TASK PROMPT:
Report every line below that holds the word "input".

[Dataset items]
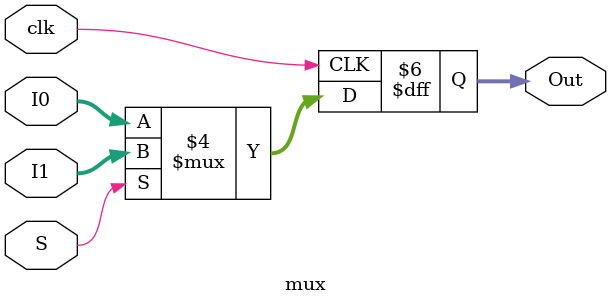
<source format=v>
module mux(
    input [31:0] I0,
    input [31:0] I1,
    input S,
    input clk,
    output reg [31:0] Out
    );
    
    always @ (posedge clk) begin
        
        if(!S)
            Out = I0;
        else
            Out = I1; 
    end
endmodule

</source>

ANSWER SPACE:
    input [31:0] I0,
    input [31:0] I1,
    input S,
    input clk,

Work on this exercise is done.